Aim of the task:
Report each line of the entries that contains the word "Study", copied in full.

Page-level text extractions:
Segment Open
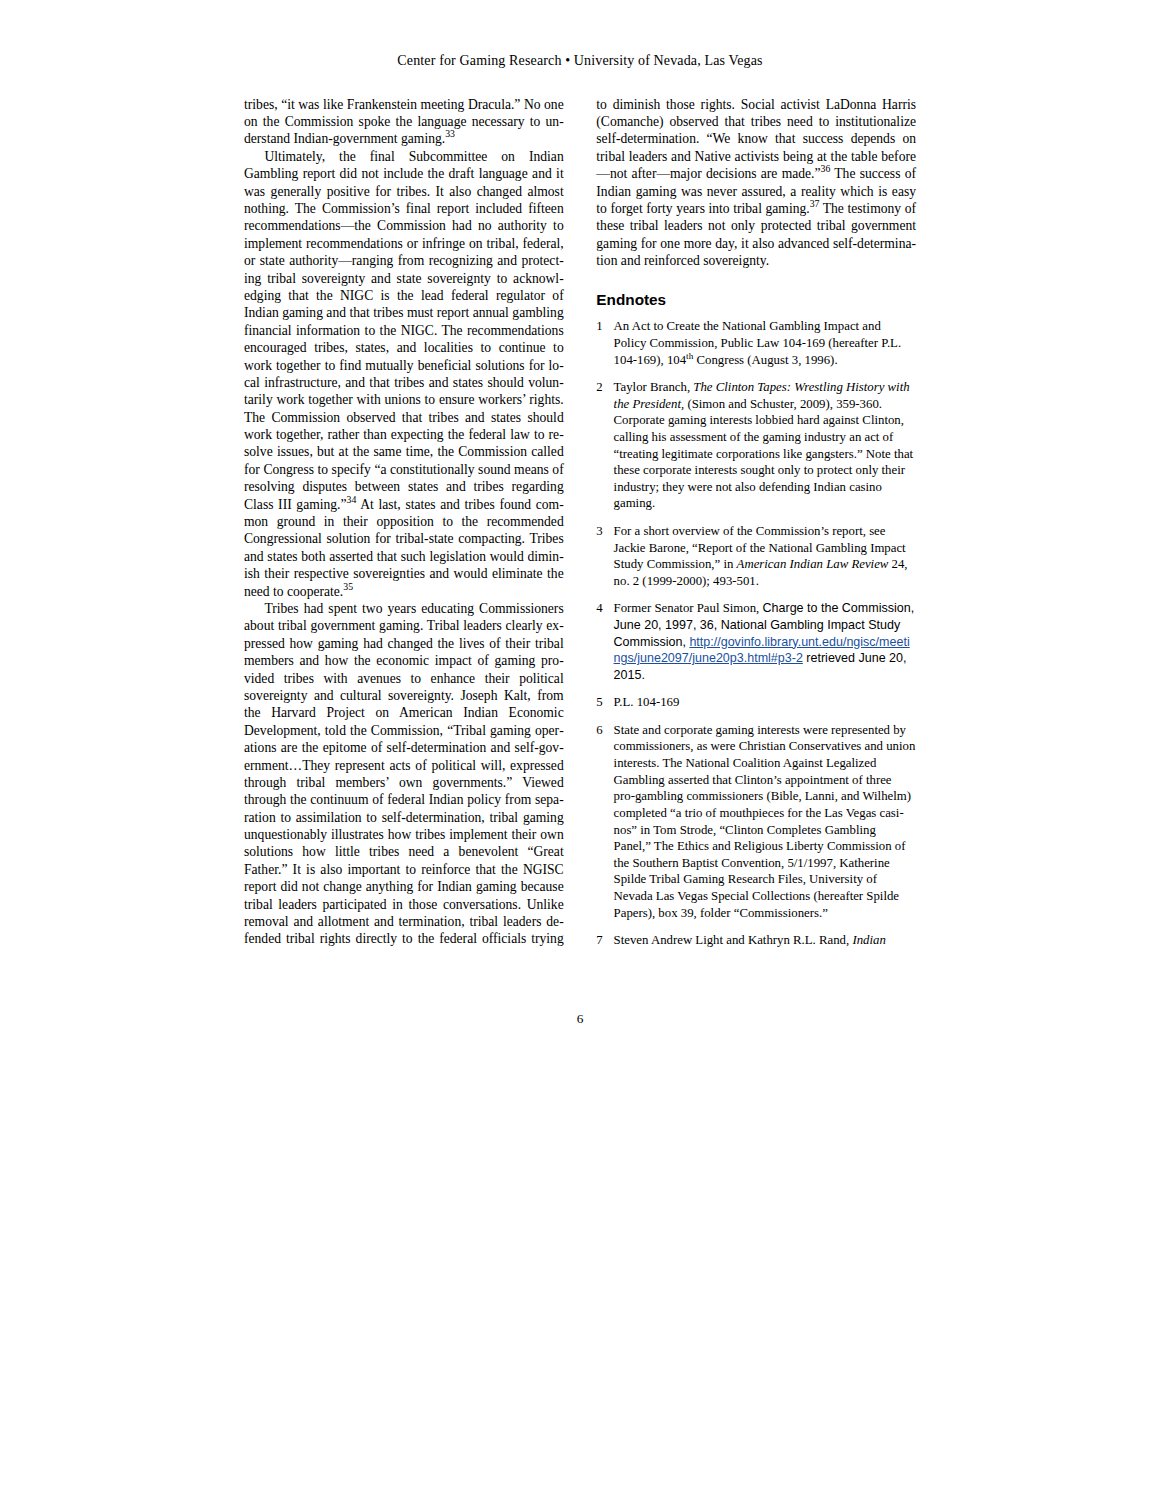Center for Gaming Research • University of Nevada, Las Vegas
tribes, “it was like Frankenstein meeting Dracula.” No one on the Commission spoke the language necessary to understand Indian-government gaming.33
Ultimately, the final Subcommittee on Indian Gambling report did not include the draft language and it was generally positive for tribes. It also changed almost nothing. The Commission’s final report included fifteen recommendations—the Commission had no authority to implement recommendations or infringe on tribal, federal, or state authority—ranging from recognizing and protecting tribal sovereignty and state sovereignty to acknowledging that the NIGC is the lead federal regulator of Indian gaming and that tribes must report annual gambling financial information to the NIGC. The recommendations encouraged tribes, states, and localities to continue to work together to find mutually beneficial solutions for local infrastructure, and that tribes and states should voluntarily work together with unions to ensure workers’ rights. The Commission observed that tribes and states should work together, rather than expecting the federal law to resolve issues, but at the same time, the Commission called for Congress to specify “a constitutionally sound means of resolving disputes between states and tribes regarding Class III gaming.”34 At last, states and tribes found common ground in their opposition to the recommended Congressional solution for tribal-state compacting. Tribes and states both asserted that such legislation would diminish their respective sovereignties and would eliminate the need to cooperate.35
Tribes had spent two years educating Commissioners about tribal government gaming. Tribal leaders clearly expressed how gaming had changed the lives of their tribal members and how the economic impact of gaming provided tribes with avenues to enhance their political sovereignty and cultural sovereignty. Joseph Kalt, from the Harvard Project on American Indian Economic Development, told the Commission, “Tribal gaming operations are the epitome of self-determination and self-government…They represent acts of political will, expressed through tribal members’ own governments.” Viewed through the continuum of federal Indian policy from separation to assimilation to self-determination, tribal gaming unquestionably illustrates how tribes implement their own solutions how little tribes need a benevolent “Great Father.” It is also important to reinforce that the NGISC report did not change anything for Indian gaming because tribal leaders participated in those conversations. Unlike removal and allotment and termination, tribal leaders defended tribal rights directly to the federal officials trying to diminish those rights. Social activist LaDonna Harris (Comanche) observed that tribes need to institutionalize self-determination. “We know that success depends on tribal leaders and Native activists being at the table before—not after—major decisions are made.”36 The success of Indian gaming was never assured, a reality which is easy to forget forty years into tribal gaming.37 The testimony of these tribal leaders not only protected tribal government gaming for one more day, it also advanced self-determination and reinforced sovereignty.
Endnotes
1 An Act to Create the National Gambling Impact and Policy Commission, Public Law 104-169 (hereafter P.L. 104-169), 104th Congress (August 3, 1996).
2 Taylor Branch, The Clinton Tapes: Wrestling History with the President, (Simon and Schuster, 2009), 359-360. Corporate gaming interests lobbied hard against Clinton, calling his assessment of the gaming industry an act of “treating legitimate corporations like gangsters.” Note that these corporate interests sought only to protect only their industry; they were not also defending Indian casino gaming.
3 For a short overview of the Commission’s report, see Jackie Barone, “Report of the National Gambling Impact Study Commission,” in American Indian Law Review 24, no. 2 (1999-2000); 493-501.
4 Former Senator Paul Simon, Charge to the Commission, June 20, 1997, 36, National Gambling Impact Study Commission, http://govinfo.library.unt.edu/ngisc/meetings/june2097/june20p3.html#p3-2 retrieved June 20, 2015.
5 P.L. 104-169
6 State and corporate gaming interests were represented by commissioners, as were Christian Conservatives and union interests. The National Coalition Against Legalized Gambling asserted that Clinton’s appointment of three pro-gambling commissioners (Bible, Lanni, and Wilhelm) completed “a trio of mouthpieces for the Las Vegas casinos” in Tom Strode, “Clinton Completes Gambling Panel,” The Ethics and Religious Liberty Commission of the Southern Baptist Convention, 5/1/1997, Katherine Spilde Tribal Gaming Research Files, University of Nevada Las Vegas Special Collections (hereafter Spilde Papers), box 39, folder “Commissioners.”
7 Steven Andrew Light and Kathryn R.L. Rand, Indian
6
Segment Closed
Final answer:
3 For a short overview of the Commission’s report, see Jackie Barone, “Report of the National Gambling Impact Study Commission,” in American Indian Law Review 24, no. 2 (1999-2000); 493-501.
4 Former Senator Paul Simon, Charge to the Commission, June 20, 1997, 36, National Gambling Impact Study Commission, http://govinfo.library.unt.edu/ngisc/meetings/june2097/june20p3.html#p3-2 retrieved June 20, 2015.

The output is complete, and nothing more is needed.